いやあ笑った笑った。大ちゃんの席のそばの編集部員マッキ(仮名)がドリフのカトちゃんみてえなクシャミをするからではありません(知らんよ)。超大人気シリーズの8巻目! 校了しながら、こんなに楽しんじゃっていいのかなと思いますわ。例によって五輪四大会連続金メダリスト級のコミュ障ディアブロくん(今や国王)、民衆について丁重な相談を持ち込まれても、どうしていいかわからず、うっかり「まとめて殲滅してくれるわ」くらいのことを、ダハハハ、口走っちゃうわけですよ。でもね、最近は少しずつ本音の会話も出てくるようになって、思わず「貴様、糞ゲーではないか!?」ってガハハハハはハハ。

いかん、いちいち紹介していくとキリがない。じゃあ、あとちょっとだけ今回のディアブロくん名言集っていうか名フレーズ集を──。

──俺みたいなダンゴムシと結婚して、本当に幸せなのか? マイナス思考が吹き出した。──
──どれほど魅力的な女性が近くにいようとも“どうせ自分には無関係”と無視する習慣が身についている。──
──昔から、人の言うことをきかなかった。自分で決めたことは曲げたくない。コミュ障ではあっても、主体性はある。周りが何と言おうと貫き通す。──

貼っとけ!! 紙に書いて貼っとけ!!!  あっ、も1個ネタバレ。ネタじゃないけど。本作208ページにて間違いさがしあり。間違いではないんですが2カ所の仕掛けアリ猪木。大ちゃん、すぐにわかりました。校了者ってのはそこまで読み込むのだ。えらそうだ。クシャミ出そうだ。

ほろにがく、あたたかい、そんなおはなし。

『あのねこのまちあのねこのまち 壱』書影
著:紫野 一歩 イラスト:旅空
イノヤスコメント

実は何度読んでも、このタイトルをどう読んでいいか迷ってしまうのです。それも著者と担当の思うつぼなのでありましょう……あのね、このまち、あのねこの、まち──この区切り方でいいんですよね? ビートルズに「Nowhere Man」という曲がありますが、区切りを変えれば「Now here man」になるってのと同じなんですかね。
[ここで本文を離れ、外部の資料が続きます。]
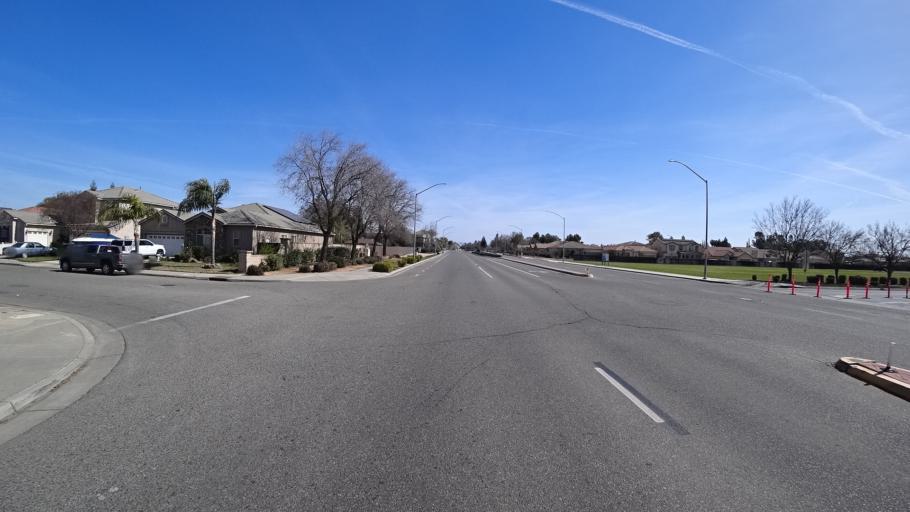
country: US
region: California
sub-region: Fresno County
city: Clovis
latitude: 36.8522
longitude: -119.7338
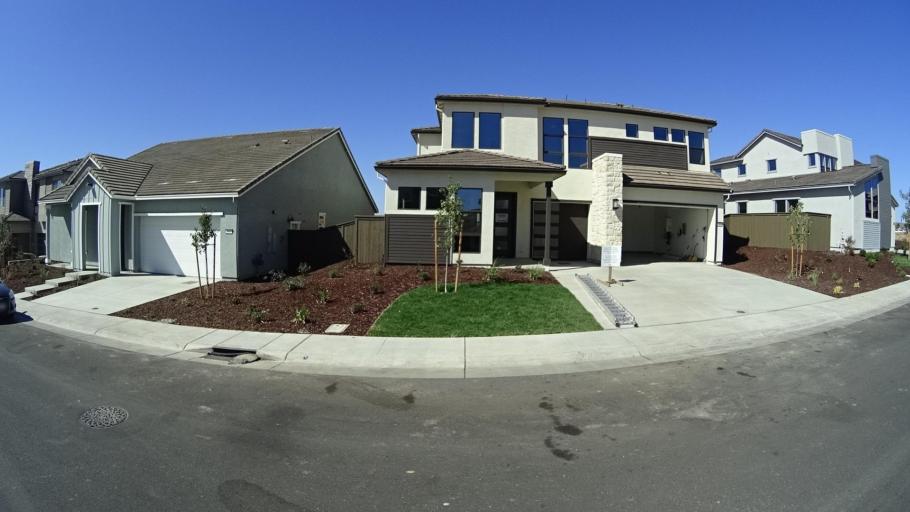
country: US
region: California
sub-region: Placer County
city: Rocklin
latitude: 38.8296
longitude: -121.2614
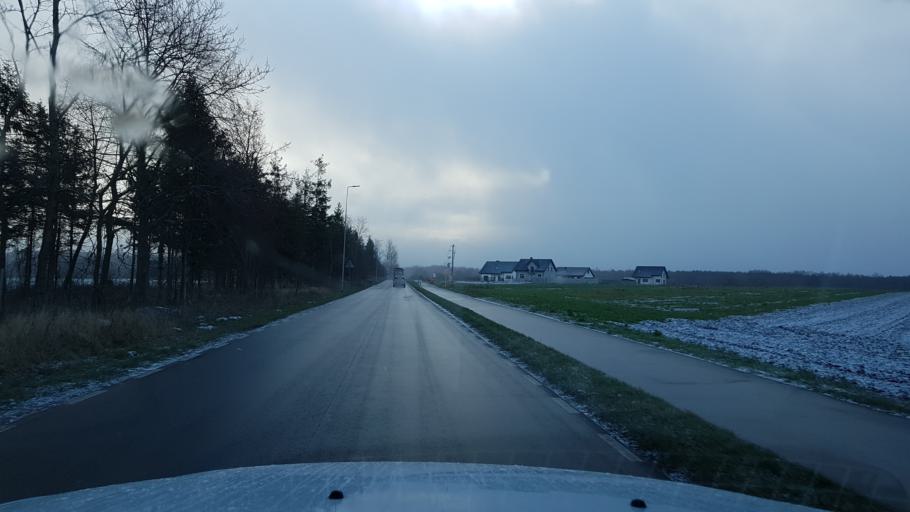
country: PL
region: West Pomeranian Voivodeship
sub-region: Powiat gryficki
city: Trzebiatow
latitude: 54.0562
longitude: 15.2993
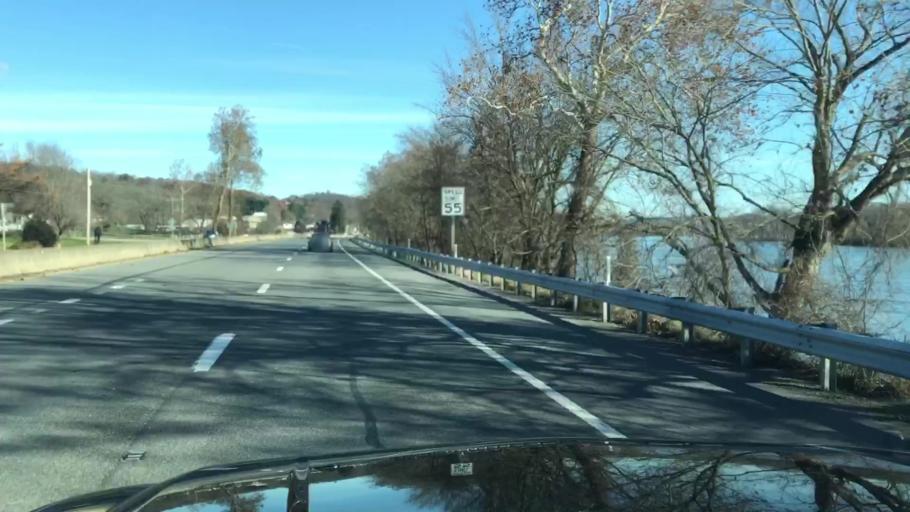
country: US
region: Pennsylvania
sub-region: Dauphin County
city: Millersburg
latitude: 40.6646
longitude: -76.9153
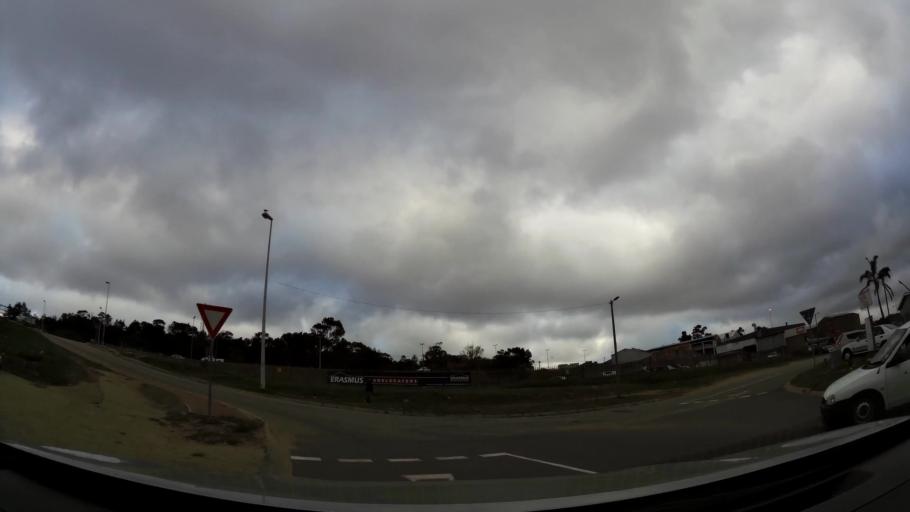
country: ZA
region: Western Cape
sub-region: Eden District Municipality
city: Plettenberg Bay
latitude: -34.0495
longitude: 23.3563
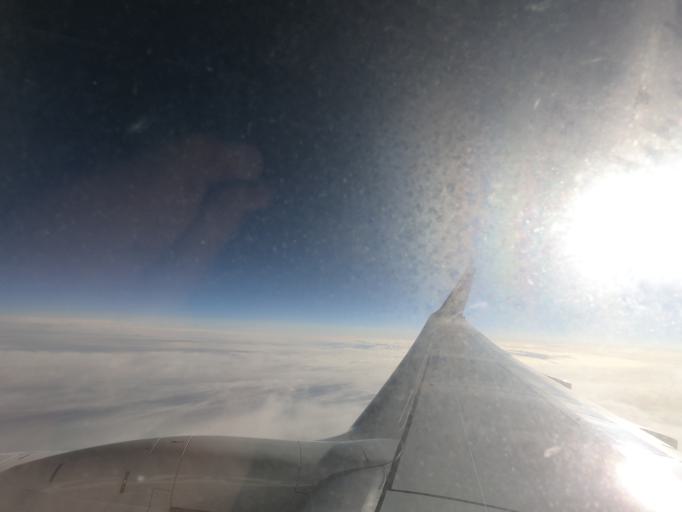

それはさておき、当作は猫又のヒロイン・フミと出会い、彼女の営む≪不思議解決相談屋≫を訪れて悩みを解決してもらったことから、妖しの世界に関わってしまった主人公・幸一が、いつしかフミの抱える「猫又ゆえの哀しみ」に出会ってしまう……といったお話なのです。フミさんのお店<空猫屋>と、なかなかたどり着けない町・夕霧町での暮らしぶり、なんだか遠くへ行きたい気持ちでいっぱいの自分には、そのマッタリ感がすごく魅力的に見えます……。

フミさんは猫又だからして、人間よりはるかに長く生きることができるけれど、長く生きることはそれだけ多くの哀しいことに出会うということになるわけです。日頃は飄々としている彼女の抱えたものに触れた幸一が選んだ途、それはそれで大変なんですが、彼の覚悟やら決意やらにそっと心を打たれて欲しいな、と思ってます。

こちらの作品も、ラノベ文庫の新業態≪白背≫ジャンルの作品となります。こんな味わい、こういう感動も「ライトノベル」というものの楽しみのひとつだと思っていただけると嬉しいなあ!!

「実は世界が終わるんだ」「なんだってー! それは本当かキ◯◯シ」

『ビューティフル・ソウル ――終わる世界に響く唄――』書影
著:坂上 秋成 イラスト:ニリツ
イノヤスコメント

≪世界が終わる≫──自分達の少年時代には、食糧危機と資源の奪い合いにより戦争が起きて、世界が滅ぶ、もしくは火山の大爆発とかの天変地異でどうにもならなく世界が終わる、みたいな感じだった記憶があります。その後の世代だと≪ノストラダムスの大予言≫でしょうか? ≪恐怖の大王≫がやってきて世界が終末を迎える……そんな風に言われていたはず。でも世界は、とりあえず今の今まで生きている! 今後、温暖化とか、最近言われるように氷河期の到来とかがあっても、それなりにしぶとく生き残るというか、人間は生き残らなくてはいけないように思います。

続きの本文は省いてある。